Problem details —
Lines with the string "items" are to be identified in the listing and copied.

Records to use —
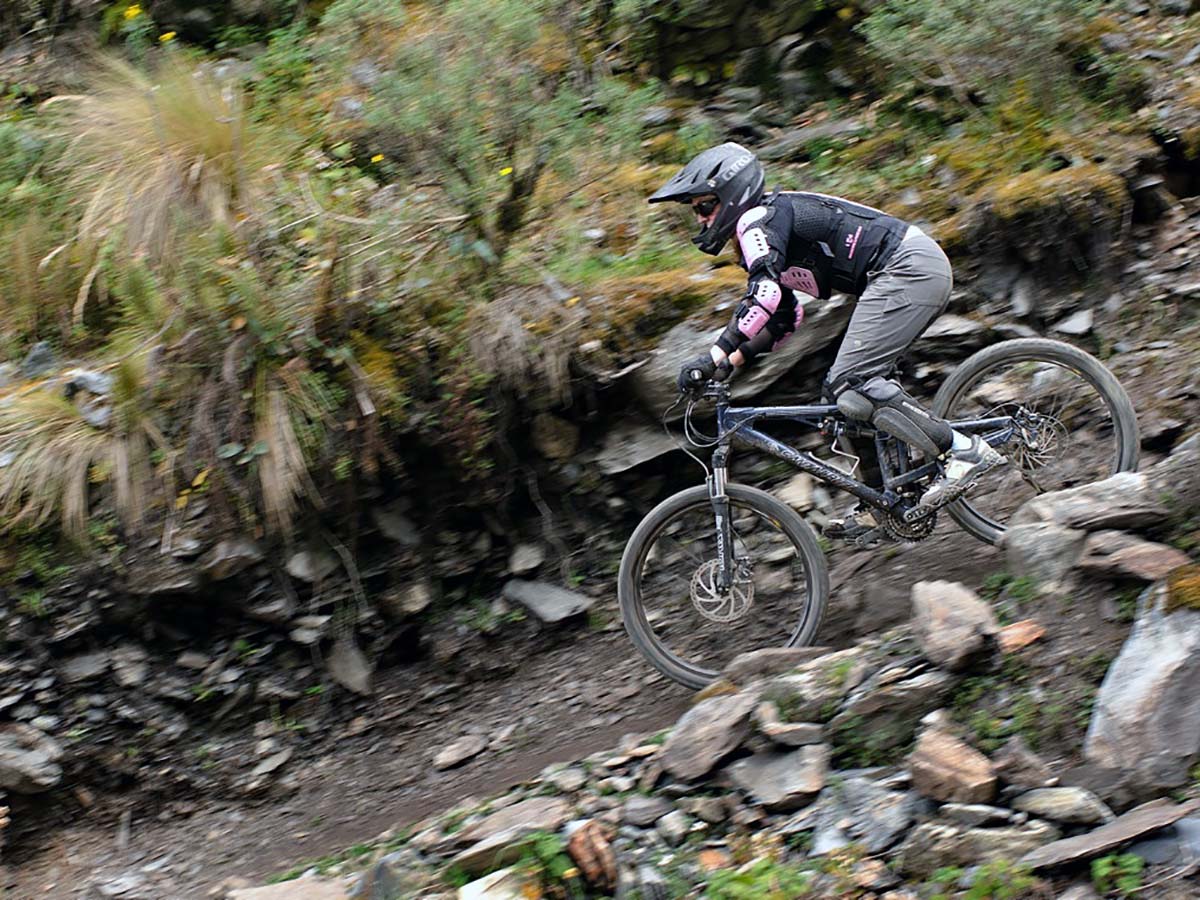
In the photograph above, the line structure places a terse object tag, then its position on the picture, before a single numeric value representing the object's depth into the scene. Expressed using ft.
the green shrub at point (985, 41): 26.13
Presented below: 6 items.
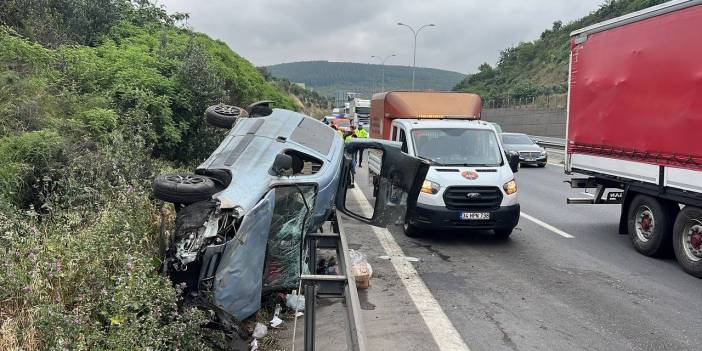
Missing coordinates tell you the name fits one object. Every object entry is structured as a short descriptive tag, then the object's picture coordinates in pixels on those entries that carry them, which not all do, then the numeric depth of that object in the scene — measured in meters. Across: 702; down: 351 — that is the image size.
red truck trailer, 7.18
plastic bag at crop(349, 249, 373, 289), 6.50
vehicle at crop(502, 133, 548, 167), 22.48
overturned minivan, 4.18
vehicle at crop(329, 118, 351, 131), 38.42
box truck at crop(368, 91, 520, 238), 8.85
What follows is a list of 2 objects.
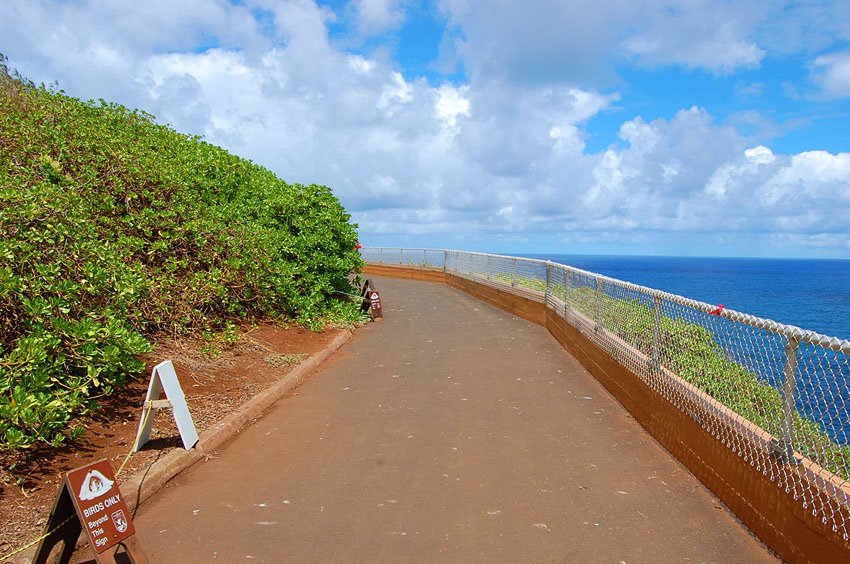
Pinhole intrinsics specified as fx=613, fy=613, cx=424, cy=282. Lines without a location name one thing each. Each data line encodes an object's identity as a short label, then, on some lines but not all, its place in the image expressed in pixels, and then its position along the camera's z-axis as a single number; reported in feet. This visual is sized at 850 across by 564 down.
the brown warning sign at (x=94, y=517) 11.18
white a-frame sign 17.49
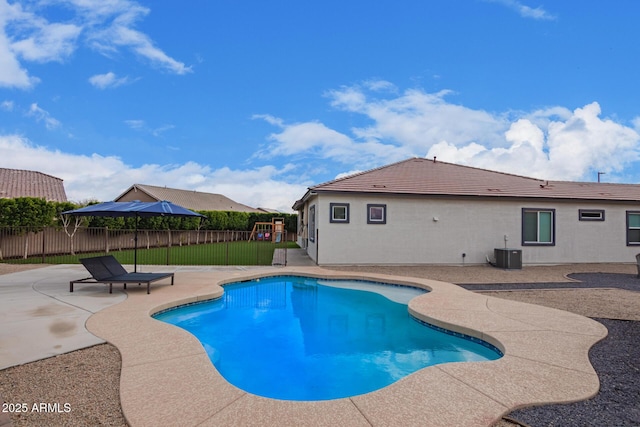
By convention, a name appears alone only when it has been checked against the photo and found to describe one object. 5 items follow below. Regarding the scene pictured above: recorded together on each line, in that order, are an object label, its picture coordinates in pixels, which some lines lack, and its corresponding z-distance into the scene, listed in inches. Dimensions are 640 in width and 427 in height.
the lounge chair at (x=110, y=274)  345.1
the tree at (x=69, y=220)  691.4
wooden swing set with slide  1301.7
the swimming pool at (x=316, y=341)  202.8
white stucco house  593.0
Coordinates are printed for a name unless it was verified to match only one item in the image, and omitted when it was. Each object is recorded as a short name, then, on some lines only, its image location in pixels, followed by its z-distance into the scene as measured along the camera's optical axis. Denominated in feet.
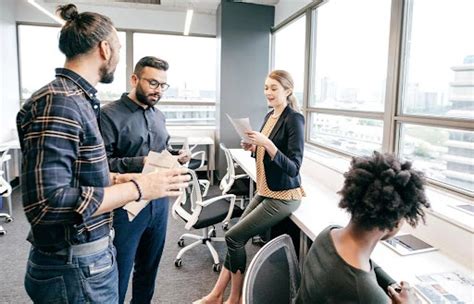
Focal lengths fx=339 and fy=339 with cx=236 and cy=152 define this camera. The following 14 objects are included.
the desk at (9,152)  13.25
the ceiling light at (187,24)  15.65
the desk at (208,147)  18.63
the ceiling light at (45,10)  14.21
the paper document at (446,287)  4.17
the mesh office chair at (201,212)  8.93
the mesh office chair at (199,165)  12.64
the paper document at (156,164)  4.01
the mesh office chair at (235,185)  12.05
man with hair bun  2.98
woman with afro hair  3.33
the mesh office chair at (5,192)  11.36
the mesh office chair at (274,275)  3.65
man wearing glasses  5.66
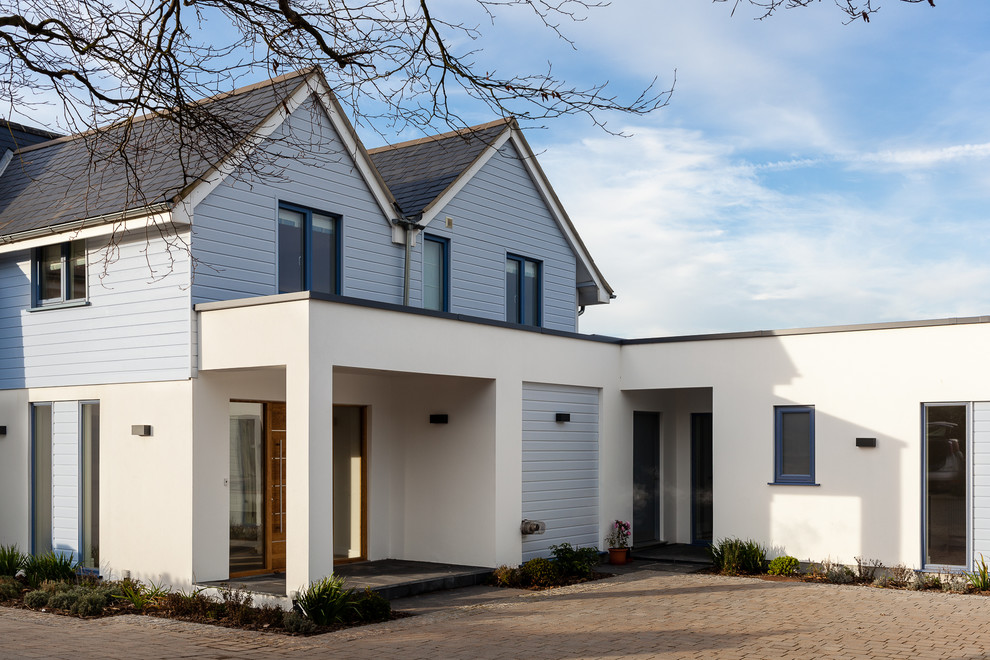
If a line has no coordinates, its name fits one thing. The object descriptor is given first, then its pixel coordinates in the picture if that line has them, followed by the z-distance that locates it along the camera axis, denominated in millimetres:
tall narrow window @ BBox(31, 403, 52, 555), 14992
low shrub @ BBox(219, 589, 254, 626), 11391
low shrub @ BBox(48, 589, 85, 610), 12344
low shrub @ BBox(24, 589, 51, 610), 12609
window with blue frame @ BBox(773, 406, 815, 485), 15398
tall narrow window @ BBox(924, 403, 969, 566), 13938
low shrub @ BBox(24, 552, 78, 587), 13906
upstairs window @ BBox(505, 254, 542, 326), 18953
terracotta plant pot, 16594
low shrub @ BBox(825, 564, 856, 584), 14477
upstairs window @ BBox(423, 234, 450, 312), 17078
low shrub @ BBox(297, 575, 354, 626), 11203
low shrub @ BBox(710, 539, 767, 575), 15320
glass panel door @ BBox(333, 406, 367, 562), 15484
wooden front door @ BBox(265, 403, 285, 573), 14164
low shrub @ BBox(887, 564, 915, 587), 14000
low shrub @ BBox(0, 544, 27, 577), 14602
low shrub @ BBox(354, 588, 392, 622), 11523
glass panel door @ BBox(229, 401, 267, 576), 13680
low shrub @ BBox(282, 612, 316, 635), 10852
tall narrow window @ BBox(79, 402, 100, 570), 14281
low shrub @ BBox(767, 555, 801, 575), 15086
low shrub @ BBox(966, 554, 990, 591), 13391
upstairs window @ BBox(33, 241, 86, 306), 14750
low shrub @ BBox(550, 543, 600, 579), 14891
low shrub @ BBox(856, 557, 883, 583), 14398
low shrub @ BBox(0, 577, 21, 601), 13312
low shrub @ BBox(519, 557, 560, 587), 14250
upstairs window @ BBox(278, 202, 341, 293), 14625
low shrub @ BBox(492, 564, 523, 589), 14211
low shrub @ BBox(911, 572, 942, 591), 13742
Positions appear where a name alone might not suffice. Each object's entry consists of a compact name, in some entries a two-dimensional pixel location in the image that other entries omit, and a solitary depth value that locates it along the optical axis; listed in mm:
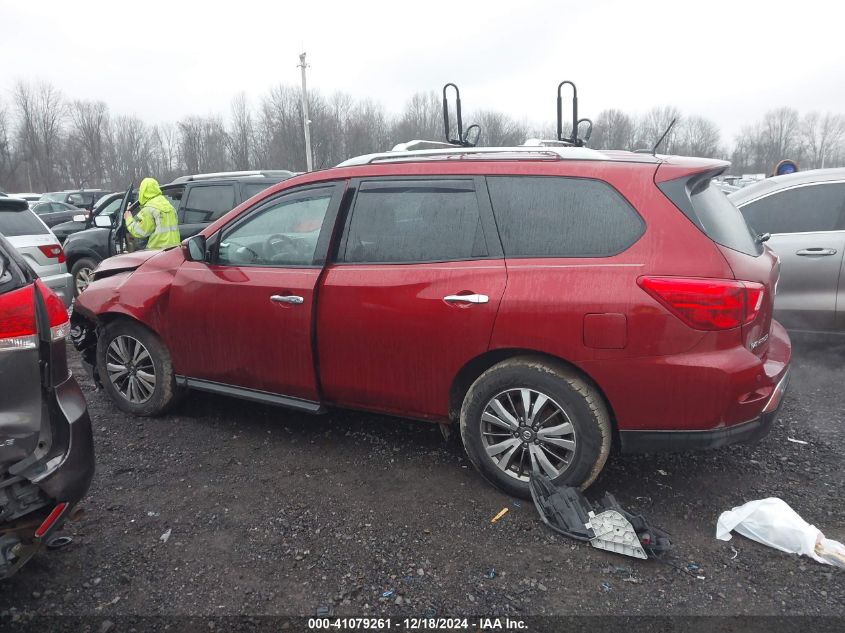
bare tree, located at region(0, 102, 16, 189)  52209
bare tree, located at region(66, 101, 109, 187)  60594
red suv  2896
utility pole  27433
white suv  6660
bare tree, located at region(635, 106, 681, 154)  54219
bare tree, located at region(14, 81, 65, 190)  57500
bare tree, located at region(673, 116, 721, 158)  64375
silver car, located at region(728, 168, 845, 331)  5398
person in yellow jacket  7758
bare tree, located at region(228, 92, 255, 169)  51059
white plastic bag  2801
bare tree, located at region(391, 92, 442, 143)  49931
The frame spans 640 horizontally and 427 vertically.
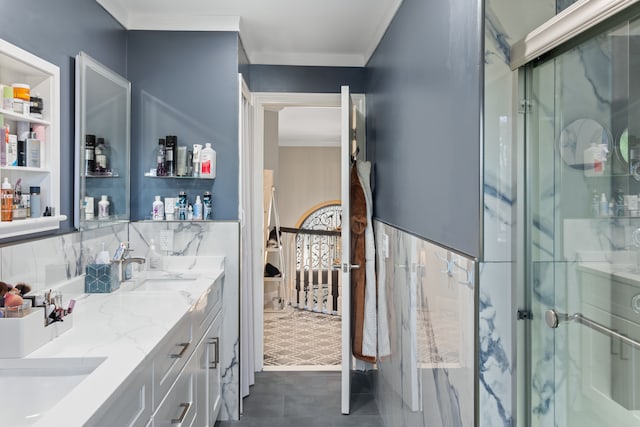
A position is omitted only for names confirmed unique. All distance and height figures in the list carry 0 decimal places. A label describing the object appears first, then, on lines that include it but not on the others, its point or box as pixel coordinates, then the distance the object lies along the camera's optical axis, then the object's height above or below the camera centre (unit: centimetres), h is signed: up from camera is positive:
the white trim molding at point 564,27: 114 +48
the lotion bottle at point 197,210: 302 +1
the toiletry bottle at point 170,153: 296 +35
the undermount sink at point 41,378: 142 -49
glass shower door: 117 -5
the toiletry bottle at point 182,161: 298 +31
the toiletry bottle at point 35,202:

Exercise result —
Presented below: 6 items.
By convention, a name appears alone only when it has been checked against the photo and found to describe one object. 5 items follow below. Regarding the scene pictured above: recorded together on each line, in that order, are an object label, its picture coordinates in pixels, which some lines lack, and its corresponding z-distance into the scene, listed in inches. Dimensions are 640 in width and 427 in height.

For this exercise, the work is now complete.